My mother taught me that little ditty in 1968, when I was nine years old. We had just become the first black family within a country mile of our new home in the then lily-white southeast Denver. I was no stranger to the word “nigger.” I heard it often from the lips of black people. However, hearing it come from white people was a new experience for me and my mother wanted me to have a retort ready when it happened.
So when I got “niggered,” I dutifully whipped out my rhyme, along with my fists and some other new words I learned that summer, many with only four letters. In 1974, I saw Blazing Saddles with some of the “brothas” and laughed at loud at the dialogue, which was laced with “nigger this” and “nigger that”. In fact, my posse was so badass cool that we could allow white people to sit next to us and laugh along with us.
After all, it was “our” word. Only we could say it with the right attitude and inflection. How else could I accept my family’s regular references to blacks as “nigger” without simultaneously acknowledging that we were hypocrites for trashing white people who“niggered” us?

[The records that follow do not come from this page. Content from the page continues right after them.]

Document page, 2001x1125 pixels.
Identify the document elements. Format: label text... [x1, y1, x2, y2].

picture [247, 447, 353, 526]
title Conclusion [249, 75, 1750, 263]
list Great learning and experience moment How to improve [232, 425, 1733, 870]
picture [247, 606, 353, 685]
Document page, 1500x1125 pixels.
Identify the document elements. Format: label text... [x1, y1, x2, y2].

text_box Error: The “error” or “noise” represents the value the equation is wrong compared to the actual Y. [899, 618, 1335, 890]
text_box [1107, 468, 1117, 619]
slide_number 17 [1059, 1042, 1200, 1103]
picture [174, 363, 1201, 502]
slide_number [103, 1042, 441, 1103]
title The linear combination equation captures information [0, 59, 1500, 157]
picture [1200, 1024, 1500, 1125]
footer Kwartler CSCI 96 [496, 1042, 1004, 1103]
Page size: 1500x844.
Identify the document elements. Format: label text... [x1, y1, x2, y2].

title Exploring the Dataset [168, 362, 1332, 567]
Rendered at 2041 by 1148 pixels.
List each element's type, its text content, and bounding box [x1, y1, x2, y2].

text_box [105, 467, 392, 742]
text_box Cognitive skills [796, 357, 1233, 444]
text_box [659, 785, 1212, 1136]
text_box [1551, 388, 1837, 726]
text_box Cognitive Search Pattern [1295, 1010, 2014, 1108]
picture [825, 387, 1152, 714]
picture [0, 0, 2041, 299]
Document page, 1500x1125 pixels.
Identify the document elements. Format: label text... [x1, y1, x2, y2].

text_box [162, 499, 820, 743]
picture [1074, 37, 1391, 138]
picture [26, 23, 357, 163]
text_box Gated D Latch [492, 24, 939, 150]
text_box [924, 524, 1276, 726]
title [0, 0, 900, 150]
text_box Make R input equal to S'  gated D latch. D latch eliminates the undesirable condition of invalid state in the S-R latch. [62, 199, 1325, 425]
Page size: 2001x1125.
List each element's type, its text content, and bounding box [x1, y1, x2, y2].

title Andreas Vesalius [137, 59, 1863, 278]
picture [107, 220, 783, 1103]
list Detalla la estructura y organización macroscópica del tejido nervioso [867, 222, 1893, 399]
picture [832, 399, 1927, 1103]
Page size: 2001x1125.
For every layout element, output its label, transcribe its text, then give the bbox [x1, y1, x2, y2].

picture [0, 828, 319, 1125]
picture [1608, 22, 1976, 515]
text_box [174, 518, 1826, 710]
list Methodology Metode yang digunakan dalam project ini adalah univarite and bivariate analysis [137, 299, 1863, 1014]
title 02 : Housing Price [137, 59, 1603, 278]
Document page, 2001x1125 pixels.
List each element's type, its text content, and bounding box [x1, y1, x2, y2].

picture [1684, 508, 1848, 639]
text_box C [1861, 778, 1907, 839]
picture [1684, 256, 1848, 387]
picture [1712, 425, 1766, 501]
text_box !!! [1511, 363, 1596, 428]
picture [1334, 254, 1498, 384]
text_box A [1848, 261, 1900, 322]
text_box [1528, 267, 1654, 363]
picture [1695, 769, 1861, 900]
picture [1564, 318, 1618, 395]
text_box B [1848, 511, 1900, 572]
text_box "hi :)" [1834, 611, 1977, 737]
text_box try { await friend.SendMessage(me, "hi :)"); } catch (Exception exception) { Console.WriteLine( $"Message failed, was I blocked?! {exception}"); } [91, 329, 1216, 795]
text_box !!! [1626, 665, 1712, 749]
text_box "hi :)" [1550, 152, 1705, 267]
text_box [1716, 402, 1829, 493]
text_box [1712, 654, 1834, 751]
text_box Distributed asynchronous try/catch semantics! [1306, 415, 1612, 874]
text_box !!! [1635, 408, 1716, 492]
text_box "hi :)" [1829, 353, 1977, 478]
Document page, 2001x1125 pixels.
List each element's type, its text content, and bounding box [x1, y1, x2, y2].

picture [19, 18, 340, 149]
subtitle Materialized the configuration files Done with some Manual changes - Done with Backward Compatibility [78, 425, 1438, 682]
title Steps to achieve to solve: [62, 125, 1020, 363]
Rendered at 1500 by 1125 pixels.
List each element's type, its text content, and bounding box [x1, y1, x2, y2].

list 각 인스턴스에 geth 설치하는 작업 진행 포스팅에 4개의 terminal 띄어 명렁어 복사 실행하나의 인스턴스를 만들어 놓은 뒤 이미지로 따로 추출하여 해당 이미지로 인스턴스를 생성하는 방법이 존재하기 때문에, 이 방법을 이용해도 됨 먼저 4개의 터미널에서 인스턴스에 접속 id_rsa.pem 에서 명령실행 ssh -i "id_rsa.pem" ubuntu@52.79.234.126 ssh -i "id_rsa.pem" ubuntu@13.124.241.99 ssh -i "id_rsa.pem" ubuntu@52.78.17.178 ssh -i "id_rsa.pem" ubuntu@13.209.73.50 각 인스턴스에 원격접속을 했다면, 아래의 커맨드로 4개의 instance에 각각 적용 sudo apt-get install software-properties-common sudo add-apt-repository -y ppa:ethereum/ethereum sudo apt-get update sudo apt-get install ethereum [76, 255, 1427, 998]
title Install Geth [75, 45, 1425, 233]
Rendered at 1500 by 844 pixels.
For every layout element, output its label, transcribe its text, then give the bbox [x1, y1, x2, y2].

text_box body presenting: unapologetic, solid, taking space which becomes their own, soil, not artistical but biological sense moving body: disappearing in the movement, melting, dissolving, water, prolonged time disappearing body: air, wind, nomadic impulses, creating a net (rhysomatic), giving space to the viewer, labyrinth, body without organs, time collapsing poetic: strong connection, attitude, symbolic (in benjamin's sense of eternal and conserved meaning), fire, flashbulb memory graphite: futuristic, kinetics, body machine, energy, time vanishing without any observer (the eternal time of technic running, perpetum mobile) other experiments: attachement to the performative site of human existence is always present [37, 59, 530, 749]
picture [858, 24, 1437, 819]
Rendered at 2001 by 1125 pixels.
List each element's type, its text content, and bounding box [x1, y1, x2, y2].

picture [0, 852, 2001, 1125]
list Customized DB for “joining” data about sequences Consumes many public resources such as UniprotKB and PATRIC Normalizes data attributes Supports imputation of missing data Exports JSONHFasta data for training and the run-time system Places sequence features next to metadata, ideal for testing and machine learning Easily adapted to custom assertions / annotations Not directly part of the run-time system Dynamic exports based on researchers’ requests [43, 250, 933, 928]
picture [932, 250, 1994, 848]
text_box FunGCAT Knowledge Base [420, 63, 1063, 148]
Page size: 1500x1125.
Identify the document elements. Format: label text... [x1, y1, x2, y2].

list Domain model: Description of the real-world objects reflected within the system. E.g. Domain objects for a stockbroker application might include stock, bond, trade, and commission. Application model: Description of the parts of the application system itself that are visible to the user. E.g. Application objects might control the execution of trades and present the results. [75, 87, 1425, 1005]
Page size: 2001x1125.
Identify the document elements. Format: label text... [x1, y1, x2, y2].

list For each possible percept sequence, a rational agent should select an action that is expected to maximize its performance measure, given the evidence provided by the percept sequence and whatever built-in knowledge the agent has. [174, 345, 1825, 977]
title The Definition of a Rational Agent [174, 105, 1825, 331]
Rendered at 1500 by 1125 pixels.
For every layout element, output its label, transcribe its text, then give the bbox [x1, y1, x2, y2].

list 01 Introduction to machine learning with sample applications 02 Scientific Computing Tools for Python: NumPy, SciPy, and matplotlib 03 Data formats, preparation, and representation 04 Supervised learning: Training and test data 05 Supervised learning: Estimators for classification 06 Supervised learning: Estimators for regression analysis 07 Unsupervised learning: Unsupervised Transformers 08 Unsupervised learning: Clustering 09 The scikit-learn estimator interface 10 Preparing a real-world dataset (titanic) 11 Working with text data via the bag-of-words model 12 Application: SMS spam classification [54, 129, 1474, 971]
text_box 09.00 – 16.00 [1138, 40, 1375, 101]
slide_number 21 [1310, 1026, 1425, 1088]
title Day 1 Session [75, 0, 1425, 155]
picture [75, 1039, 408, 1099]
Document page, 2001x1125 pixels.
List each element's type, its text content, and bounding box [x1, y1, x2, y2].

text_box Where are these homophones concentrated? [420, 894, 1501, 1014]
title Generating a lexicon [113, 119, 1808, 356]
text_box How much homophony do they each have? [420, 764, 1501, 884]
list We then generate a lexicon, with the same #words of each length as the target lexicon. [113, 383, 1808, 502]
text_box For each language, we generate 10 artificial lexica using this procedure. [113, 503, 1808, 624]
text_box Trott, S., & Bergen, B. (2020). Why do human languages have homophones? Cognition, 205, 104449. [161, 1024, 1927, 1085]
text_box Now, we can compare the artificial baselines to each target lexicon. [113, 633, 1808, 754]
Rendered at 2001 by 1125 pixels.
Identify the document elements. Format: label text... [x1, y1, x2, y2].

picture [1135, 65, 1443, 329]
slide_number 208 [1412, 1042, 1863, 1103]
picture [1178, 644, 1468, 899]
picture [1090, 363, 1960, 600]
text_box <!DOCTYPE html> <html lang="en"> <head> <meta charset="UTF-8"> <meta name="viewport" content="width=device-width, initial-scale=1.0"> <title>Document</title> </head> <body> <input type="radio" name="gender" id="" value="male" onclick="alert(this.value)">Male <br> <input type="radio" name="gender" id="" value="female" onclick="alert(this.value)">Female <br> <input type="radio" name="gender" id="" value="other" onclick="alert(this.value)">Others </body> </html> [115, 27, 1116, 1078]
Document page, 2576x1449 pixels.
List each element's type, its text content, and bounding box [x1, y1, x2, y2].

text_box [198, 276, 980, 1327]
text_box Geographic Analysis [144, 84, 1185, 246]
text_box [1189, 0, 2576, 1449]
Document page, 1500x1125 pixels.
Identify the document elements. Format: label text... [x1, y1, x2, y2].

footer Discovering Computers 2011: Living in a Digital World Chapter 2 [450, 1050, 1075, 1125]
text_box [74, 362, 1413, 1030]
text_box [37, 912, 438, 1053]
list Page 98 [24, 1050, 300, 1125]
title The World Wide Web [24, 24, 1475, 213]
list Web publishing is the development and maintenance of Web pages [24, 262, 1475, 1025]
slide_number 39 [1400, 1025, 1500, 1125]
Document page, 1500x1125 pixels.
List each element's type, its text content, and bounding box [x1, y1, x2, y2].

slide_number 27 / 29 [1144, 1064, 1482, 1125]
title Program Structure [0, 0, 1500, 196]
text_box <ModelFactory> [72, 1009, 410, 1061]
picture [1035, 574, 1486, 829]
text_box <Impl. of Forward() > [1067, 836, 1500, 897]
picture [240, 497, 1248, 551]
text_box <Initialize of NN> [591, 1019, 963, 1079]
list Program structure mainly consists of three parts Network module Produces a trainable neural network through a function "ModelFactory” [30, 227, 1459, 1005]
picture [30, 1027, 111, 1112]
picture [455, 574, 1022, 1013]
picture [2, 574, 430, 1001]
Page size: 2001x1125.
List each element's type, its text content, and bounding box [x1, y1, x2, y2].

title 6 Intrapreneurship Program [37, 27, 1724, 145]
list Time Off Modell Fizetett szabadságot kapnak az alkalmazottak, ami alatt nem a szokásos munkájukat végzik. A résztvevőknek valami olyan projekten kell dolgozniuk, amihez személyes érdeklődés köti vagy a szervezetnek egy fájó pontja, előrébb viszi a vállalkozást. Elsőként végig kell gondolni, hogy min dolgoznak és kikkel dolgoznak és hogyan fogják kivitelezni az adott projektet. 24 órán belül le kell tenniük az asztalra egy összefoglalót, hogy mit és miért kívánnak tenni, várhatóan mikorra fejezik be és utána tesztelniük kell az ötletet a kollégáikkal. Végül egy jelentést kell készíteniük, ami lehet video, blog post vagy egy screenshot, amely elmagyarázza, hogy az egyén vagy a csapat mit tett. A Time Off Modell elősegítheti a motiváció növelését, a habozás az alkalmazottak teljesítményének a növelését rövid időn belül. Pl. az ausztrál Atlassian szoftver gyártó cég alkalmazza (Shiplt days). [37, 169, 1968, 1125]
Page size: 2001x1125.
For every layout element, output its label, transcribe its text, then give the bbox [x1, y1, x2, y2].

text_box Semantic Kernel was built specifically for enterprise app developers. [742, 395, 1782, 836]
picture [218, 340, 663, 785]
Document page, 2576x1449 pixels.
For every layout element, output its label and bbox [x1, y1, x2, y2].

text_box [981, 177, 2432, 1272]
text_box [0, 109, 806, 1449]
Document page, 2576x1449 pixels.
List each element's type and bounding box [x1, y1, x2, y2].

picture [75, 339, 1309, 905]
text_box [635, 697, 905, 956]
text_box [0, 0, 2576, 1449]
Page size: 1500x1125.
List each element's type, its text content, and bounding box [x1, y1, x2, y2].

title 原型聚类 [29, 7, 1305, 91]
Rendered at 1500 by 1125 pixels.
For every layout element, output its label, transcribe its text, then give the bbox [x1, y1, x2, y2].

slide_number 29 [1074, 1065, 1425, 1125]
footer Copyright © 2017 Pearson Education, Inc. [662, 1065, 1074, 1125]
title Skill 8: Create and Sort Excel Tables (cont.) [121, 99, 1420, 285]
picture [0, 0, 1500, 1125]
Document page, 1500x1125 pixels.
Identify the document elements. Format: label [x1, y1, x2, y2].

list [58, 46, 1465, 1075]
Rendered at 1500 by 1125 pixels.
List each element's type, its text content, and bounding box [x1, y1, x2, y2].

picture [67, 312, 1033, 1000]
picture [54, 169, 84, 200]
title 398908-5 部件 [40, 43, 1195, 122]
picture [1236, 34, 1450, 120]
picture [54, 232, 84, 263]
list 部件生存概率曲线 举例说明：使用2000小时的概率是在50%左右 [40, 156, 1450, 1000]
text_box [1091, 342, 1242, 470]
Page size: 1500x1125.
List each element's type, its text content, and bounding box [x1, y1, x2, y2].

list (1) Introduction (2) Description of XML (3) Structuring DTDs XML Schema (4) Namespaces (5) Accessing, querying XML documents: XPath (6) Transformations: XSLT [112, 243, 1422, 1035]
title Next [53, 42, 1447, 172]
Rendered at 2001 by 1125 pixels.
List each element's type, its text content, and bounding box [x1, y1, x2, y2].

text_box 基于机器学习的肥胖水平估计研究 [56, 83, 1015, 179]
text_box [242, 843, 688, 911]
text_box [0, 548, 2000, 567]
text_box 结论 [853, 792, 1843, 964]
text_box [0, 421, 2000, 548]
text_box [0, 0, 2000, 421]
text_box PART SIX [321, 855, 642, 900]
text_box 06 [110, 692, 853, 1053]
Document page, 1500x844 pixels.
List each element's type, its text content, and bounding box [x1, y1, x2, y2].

I got my sisters—Renee, who lives in Huntsville, Alabama, and Rosalyn, who lives in suburban Denver—on a conference call to do my own family reality check. I told them about the political firestorm that consumed former Minnesota Public Safety Commissioner Rich Stanek over his admission that he had said “nigger” and told racist jokes twelve years ago. I told them that even before this came out, Stanek had been the target of at least two police brutality lawsuits, and not trusted by many black leaders around town. Both agreed he deserved to go down in flames.
However, when I asked them if it was wrong for black folks to call each other “nigger,” the line went quiet for a long beat. Then, virtually at the same time, they both replied, “it depends.” I pushed them harder. “So, when it comes to using this word, we are privileged and white people are not?” Renee, who, along with her husband, boasts a Ph.D., replied, “Black people know the rules and understand the context. When my husband tells me that he is going out with ‘the niggas,’ I know what that means. We’re talking about ‘us.’”
Okay, I said, let’s take it one step further. “We all agree that my Swedish-Irish wife is part of our African-American family now. Does she now have the right to use ‘the word’?” Again, there was another very long pause. Rosalyn offered, “If she is willing to work within our cultural norms, our context, and not use it to slam us, well, I suppose it would be okay.”
My sisters’ views are consistent with those discussed in Randall Kennedy’s bestselling Nigger: The Strange Career of a Troublesome Word. Kennedy, a Harvard Law professor, wrote that acceptable use of “nigger” depended on whether the user was trustworthy as far as black people were concerned. If the person was not a true friend of the “brothas and the sistahs,” then he or she was not to be trusted with the word. By that definition, for Supreme Court Justice Clarence Thomas to be caught saying “nigger” would be a lynchable offense. Most African Americans see him as a Judas. Lyndon Johnson, however, who, as architect of the most sweeping civil rights legislation since the Civil War gained considerable credibility among black people, could be forgiven for his remarks to an aide in choosing to appoint the dark and well-known Thurgood Marshall over the lighter skinned and virtually unknown A. Leon Higginbotham: “The only two people who have heard of Judge Higginbotham are you and his momma. When I appoint a nigger to the Supreme Court, I want everyone to know he’s a nigger.”
Are there any lessons from my musings with my sisters for the Rich Staneks of the world, who, as they floated along the river of life, have said “nigger,” “spook,” or “jigaboo.” Clearly, “nigger” is a loaded word, one that must be handled with extreme care, especially if the user is anyone other than a black person.
However, it doesn’t matter if it’s Rich Stanek or Clarence Thomas, if a person has not demonstrated that he can be a trustworthy ally of black people, then being outed as having uttered “nigger” is a crime for which the statute of limitations never runs out.